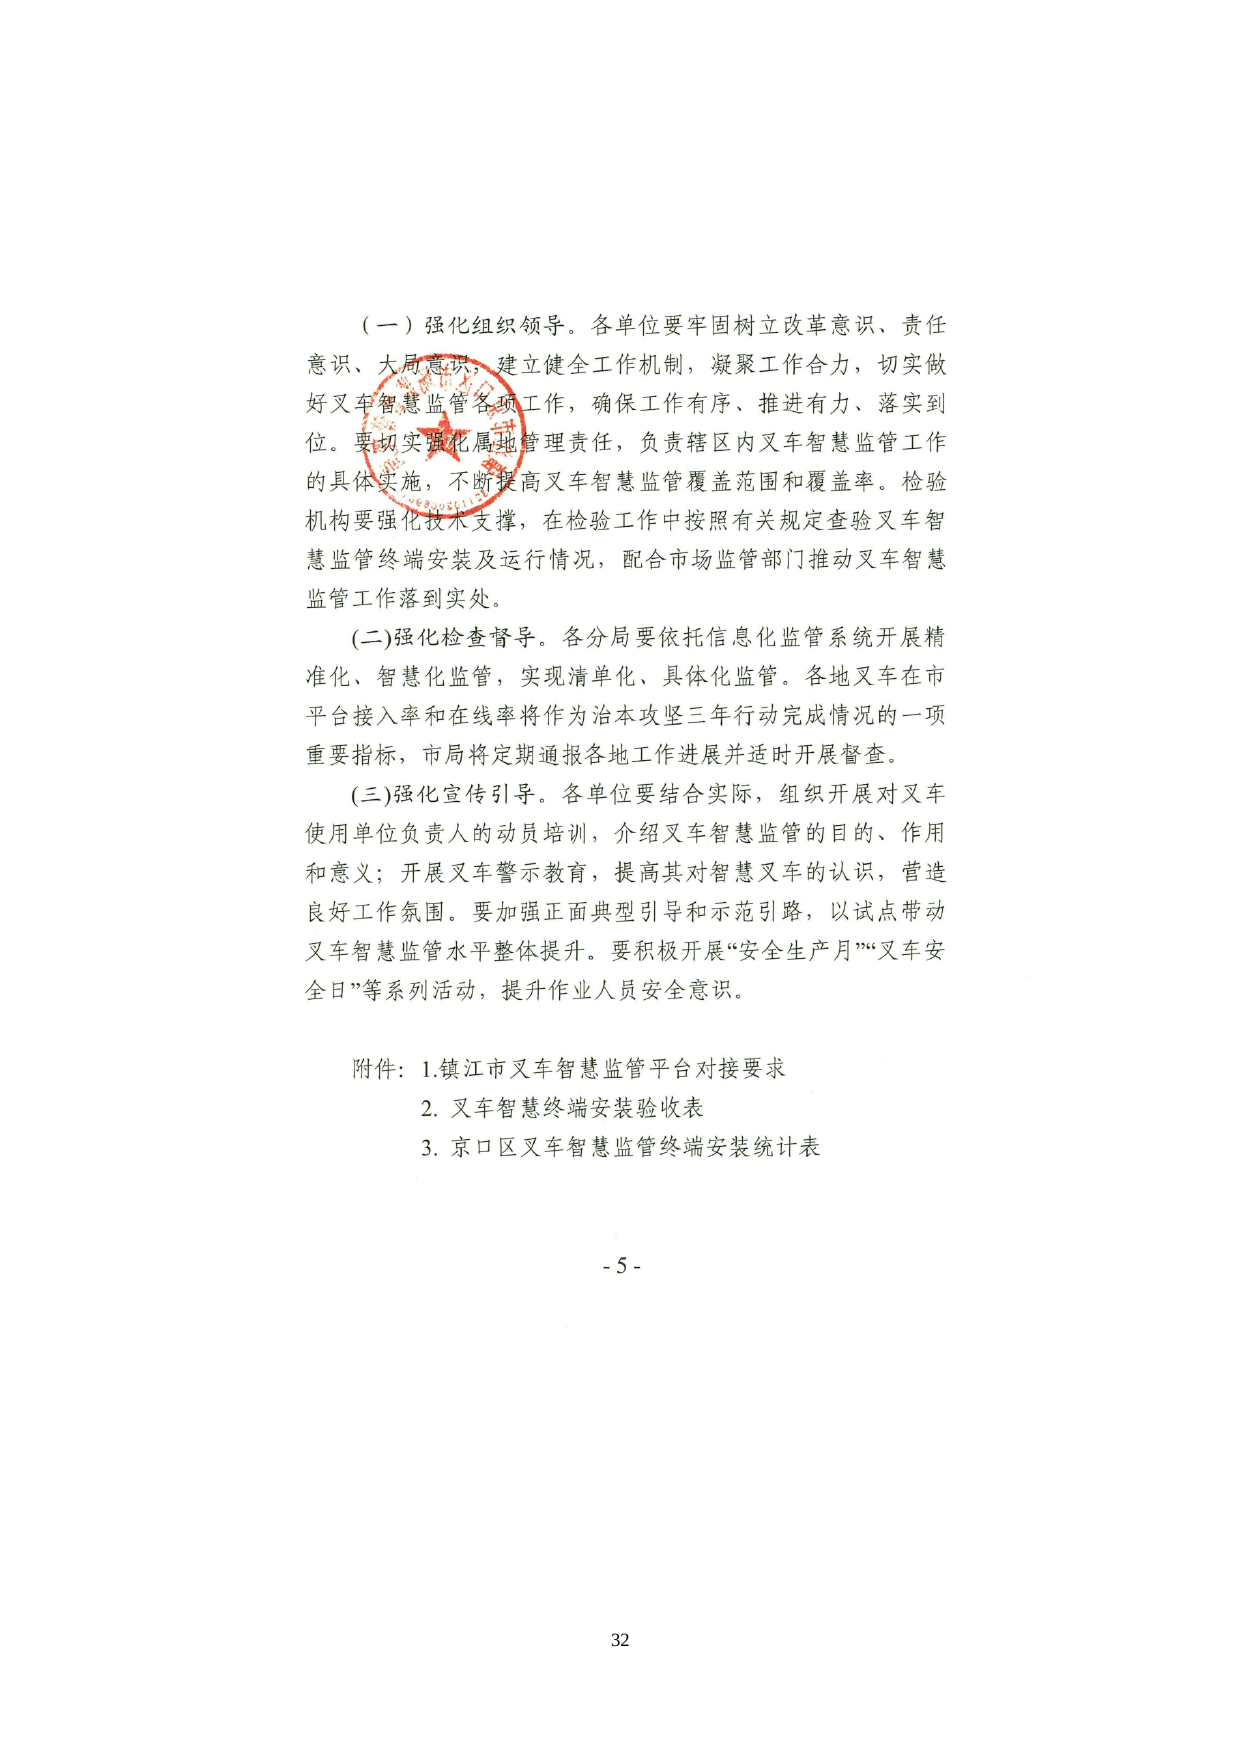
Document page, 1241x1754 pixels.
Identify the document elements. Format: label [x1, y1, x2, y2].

picture [187, 162, 1053, 1384]
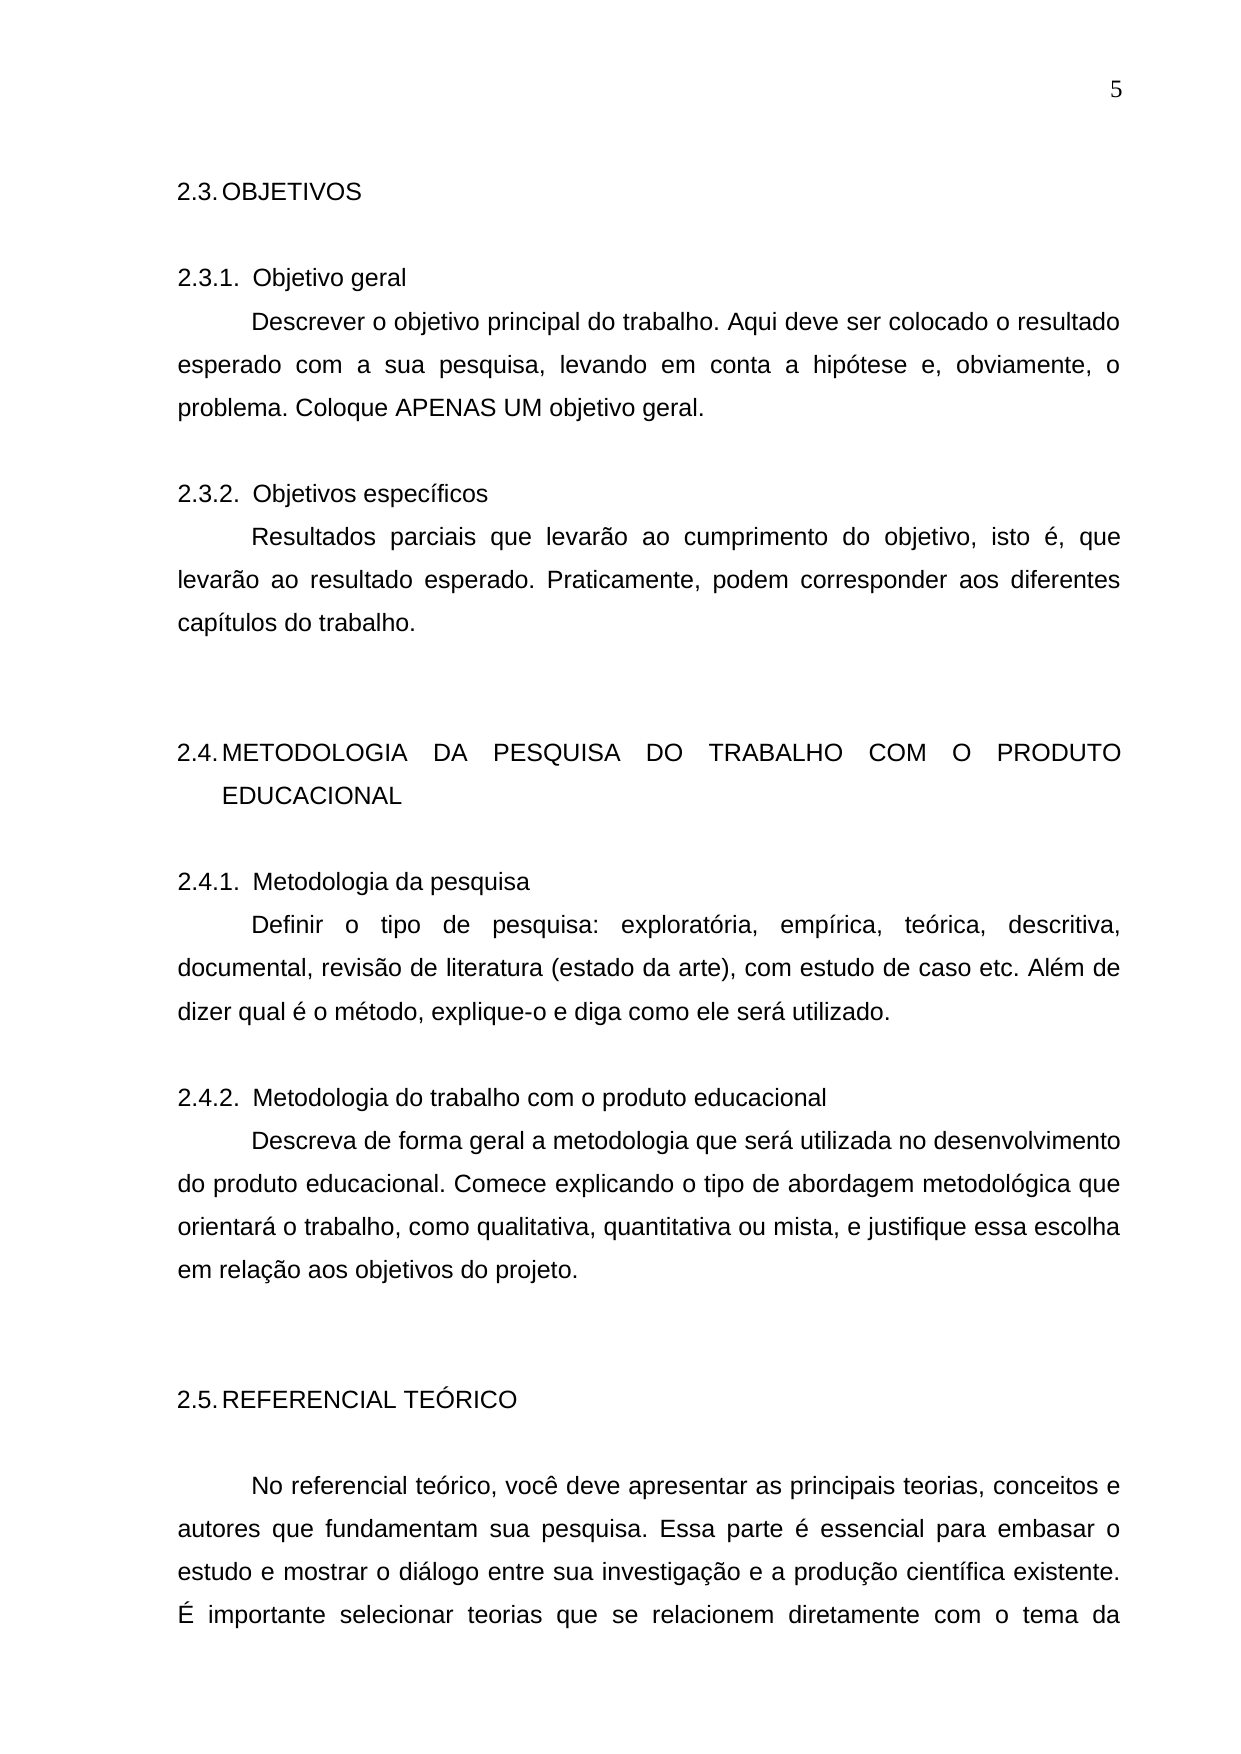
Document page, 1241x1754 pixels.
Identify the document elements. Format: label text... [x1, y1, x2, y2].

list Metodologia do trabalho com o produto educacional [177, 1083, 1122, 1112]
text Definir o tipo de pesquisa: exploratória, empírica, teórica, descritiva, documental, revisão de literatura (estado da arte), com estudo de caso etc. Além de dizer qual é o método, explique-o e diga como ele será utilizado. [177, 910, 1122, 1025]
text Descreva de forma geral a metodologia que será utilizada no desenvolvimento do produto educacional. Comece explicando o tipo de abordagem metodológica que orientará o trabalho, como qualitativa, quantitativa ou mista, e justifique essa escolha em relação aos objetivos do projeto. [177, 1126, 1122, 1284]
list OBJETIVOS [177, 177, 1122, 206]
list Metodologia da pesquisa [177, 867, 1122, 896]
text Descrever o objetivo principal do trabalho. Aqui deve ser colocado o resultado esperado com a sua pesquisa, levando em conta a hipótese e, obviamente, o problema. Coloque APENAS UM objetivo geral. [177, 307, 1122, 422]
list Objetivos específicos [177, 479, 1122, 508]
list REFERENCIAL TEÓRICO [177, 1385, 1122, 1413]
list METODOLOGIA DA PESQUISA DO TRABALHO COM O PRODUTO EDUCACIONAL [177, 738, 1122, 810]
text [177, 1471, 1122, 1629]
list Objetivo geral [177, 263, 1122, 292]
text Resultados parciais que levarão ao cumprimento do objetivo, isto é, que levarão ao resultado esperado. Praticamente, podem corresponder aos diferentes capítulos do trabalho. [177, 522, 1122, 637]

....................

Restate the material above word for word, dropping the pictures.

• **Solution for this problem**:
Document page, 1241x1754 pixels.
Identify the document elements. Format: label [x1, y1, x2, y2].

picture [187, 162, 1053, 1384]
Document page, 1241x1754 pixels.
Identify the document elements. Format: label text... [x1, y1, x2, y2].

list Metodologia do trabalho com o produto educacional [177, 1083, 1122, 1112]
text Definir o tipo de pesquisa: exploratória, empírica, teórica, descritiva, documental, revisão de literatura (estado da arte), com estudo de caso etc. Além de dizer qual é o método, explique-o e diga como ele será utilizado. [177, 910, 1122, 1025]
text Descreva de forma geral a metodologia que será utilizada no desenvolvimento do produto educacional. Comece explicando o tipo de abordagem metodológica que orientará o trabalho, como qualitativa, quantitativa ou mista, e justifique essa escolha em relação aos objetivos do projeto. [177, 1126, 1122, 1284]
list OBJETIVOS [177, 177, 1122, 206]
list Metodologia da pesquisa [177, 867, 1122, 896]
text Descrever o objetivo principal do trabalho. Aqui deve ser colocado o resultado esperado com a sua pesquisa, levando em conta a hipótese e, obviamente, o problema. Coloque APENAS UM objetivo geral. [177, 307, 1122, 422]
list Objetivos específicos [177, 479, 1122, 508]
list REFERENCIAL TEÓRICO [177, 1385, 1122, 1413]
list METODOLOGIA DA PESQUISA DO TRABALHO COM O PRODUTO EDUCACIONAL [177, 738, 1122, 810]
text [177, 1471, 1122, 1629]
list Objetivo geral [177, 263, 1122, 292]
text Resultados parciais que levarão ao cumprimento do objetivo, isto é, que levarão ao resultado esperado. Praticamente, podem corresponder aos diferentes capítulos do trabalho. [177, 522, 1122, 637]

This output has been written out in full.